Oui, effectivement, cette dynamique de l’encadrement est en train de disparaître, on assiste clairement à un refus de l’engagement et les entreprises risquent d’en crever. De plus en plus de personnes diplômées pouvant prétendre à des postes d’encadrement dans le secteur intermédiaire, des services, de la construction ou de l’industrie, préfèrent choisir un emploi moins bien rémunéré et sans contrainte de responsabilité et de charge mentale. Ils ont pris le parti d’avoir l’esprit libre lorsqu’ils rentrent chez eux pour s’occuper de leurs enfants ou de leurs hobbies. Et pour cause, les salaires de milieu de grille, du technicien jusqu’à l’ingénieur de cinq à dix ans de carrière, ont été incroyablement comprimés.
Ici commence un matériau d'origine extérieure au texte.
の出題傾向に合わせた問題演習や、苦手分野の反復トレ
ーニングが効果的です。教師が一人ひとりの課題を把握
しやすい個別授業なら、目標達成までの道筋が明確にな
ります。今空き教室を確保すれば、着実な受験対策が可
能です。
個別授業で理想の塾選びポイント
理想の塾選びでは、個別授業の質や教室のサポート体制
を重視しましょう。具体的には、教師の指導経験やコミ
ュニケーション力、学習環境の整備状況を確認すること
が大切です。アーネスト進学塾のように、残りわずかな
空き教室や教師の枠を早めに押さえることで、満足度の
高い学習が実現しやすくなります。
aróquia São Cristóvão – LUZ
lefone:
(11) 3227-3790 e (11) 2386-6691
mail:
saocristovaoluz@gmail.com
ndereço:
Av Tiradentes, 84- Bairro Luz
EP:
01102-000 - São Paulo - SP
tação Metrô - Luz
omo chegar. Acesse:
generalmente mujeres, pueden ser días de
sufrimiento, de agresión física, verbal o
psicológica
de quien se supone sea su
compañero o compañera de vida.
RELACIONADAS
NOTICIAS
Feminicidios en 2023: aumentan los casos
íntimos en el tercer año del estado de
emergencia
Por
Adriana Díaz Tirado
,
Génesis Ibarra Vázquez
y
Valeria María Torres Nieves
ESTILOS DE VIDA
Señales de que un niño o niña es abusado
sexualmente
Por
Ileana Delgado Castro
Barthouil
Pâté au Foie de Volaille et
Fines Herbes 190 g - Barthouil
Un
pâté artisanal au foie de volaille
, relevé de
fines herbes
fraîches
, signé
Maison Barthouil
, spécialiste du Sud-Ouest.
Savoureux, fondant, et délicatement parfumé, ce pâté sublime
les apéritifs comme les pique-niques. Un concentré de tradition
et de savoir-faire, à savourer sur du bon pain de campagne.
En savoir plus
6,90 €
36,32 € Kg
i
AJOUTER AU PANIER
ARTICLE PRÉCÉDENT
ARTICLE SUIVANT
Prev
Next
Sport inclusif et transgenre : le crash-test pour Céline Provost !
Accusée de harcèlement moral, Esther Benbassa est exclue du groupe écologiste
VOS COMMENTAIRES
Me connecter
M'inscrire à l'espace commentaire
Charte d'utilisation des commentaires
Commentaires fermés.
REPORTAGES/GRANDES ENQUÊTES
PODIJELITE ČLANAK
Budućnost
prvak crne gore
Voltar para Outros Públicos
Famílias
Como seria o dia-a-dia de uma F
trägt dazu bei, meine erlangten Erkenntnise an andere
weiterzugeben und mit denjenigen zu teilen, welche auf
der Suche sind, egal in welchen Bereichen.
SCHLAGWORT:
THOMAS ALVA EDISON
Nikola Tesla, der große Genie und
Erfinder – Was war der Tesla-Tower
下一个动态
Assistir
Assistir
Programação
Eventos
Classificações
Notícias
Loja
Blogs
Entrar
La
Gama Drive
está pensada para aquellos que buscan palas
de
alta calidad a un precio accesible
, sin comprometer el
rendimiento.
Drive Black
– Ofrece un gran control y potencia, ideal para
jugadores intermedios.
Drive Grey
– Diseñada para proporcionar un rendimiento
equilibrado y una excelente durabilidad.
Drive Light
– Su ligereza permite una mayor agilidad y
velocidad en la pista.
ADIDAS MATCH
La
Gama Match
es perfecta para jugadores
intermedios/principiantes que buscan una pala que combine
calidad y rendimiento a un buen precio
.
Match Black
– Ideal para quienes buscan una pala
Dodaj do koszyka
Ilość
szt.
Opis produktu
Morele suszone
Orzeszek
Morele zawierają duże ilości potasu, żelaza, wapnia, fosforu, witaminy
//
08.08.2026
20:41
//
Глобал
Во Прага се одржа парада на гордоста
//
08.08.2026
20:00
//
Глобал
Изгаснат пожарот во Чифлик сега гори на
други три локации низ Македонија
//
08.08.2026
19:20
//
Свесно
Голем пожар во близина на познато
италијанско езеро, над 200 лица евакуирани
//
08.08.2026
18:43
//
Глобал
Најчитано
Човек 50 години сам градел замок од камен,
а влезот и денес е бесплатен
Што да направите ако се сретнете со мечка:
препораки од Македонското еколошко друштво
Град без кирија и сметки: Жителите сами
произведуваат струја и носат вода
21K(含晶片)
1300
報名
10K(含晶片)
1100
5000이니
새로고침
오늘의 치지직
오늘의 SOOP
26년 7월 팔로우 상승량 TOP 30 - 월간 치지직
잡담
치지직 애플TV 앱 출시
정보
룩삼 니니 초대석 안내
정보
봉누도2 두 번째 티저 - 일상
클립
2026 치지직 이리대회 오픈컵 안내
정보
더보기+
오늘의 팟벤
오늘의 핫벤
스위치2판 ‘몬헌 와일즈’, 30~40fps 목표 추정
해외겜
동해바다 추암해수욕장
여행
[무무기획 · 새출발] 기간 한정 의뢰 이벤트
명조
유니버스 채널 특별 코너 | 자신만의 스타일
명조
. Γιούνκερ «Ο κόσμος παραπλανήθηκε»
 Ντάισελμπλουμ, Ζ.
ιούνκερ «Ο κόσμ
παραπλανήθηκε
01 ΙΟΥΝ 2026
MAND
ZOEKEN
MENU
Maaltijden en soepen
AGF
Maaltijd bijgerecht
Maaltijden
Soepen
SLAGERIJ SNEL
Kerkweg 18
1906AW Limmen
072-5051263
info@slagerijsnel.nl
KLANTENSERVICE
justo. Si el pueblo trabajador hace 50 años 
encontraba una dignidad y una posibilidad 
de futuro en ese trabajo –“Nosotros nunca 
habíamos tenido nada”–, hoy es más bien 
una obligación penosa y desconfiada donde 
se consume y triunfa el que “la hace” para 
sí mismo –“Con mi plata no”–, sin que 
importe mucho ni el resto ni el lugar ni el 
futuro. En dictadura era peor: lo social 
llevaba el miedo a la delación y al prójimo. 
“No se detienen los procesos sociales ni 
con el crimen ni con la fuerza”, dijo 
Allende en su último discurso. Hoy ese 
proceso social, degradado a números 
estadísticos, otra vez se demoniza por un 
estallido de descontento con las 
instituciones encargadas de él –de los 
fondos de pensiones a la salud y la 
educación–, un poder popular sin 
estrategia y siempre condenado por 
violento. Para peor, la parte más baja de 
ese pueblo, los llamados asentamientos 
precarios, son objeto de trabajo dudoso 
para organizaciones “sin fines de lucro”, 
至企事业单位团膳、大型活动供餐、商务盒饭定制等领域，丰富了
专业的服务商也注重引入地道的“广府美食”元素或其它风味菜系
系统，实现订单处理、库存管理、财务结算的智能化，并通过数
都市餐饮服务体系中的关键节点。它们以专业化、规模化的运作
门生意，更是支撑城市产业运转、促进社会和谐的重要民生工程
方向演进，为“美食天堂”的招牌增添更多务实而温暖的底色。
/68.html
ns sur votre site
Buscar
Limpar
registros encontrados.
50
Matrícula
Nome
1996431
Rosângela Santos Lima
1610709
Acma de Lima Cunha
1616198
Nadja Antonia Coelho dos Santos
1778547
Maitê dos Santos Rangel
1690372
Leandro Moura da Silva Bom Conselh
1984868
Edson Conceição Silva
Sans compter qu’en face, le coût du logement a triplé en 40 ans. Par conséquent, nous sommes confrontés à un système qui ne peut plus fonctionner.

Doit-on bâtir un « nouveau contrat social », comme le suggère le spécialiste des questions sociales Antoine Foucher, dans son essai, Sortir du travail qui ne paie plus ? 

Oui, il faut un nouveau contrat social. Nous l’appelions déjà de nos vœux en 2022 dans « Restaurer la confiance », le document dans lequel la CFE-CGC exposait ses propositions pour répondre à la crise. Il y a urgence à restaurer un contrat social fondé sur la confiance entre les pouvoirs politiques et les partenaires sociaux. Il peut, nous en sommes persuadés, relancer l’activité économique de notre pays.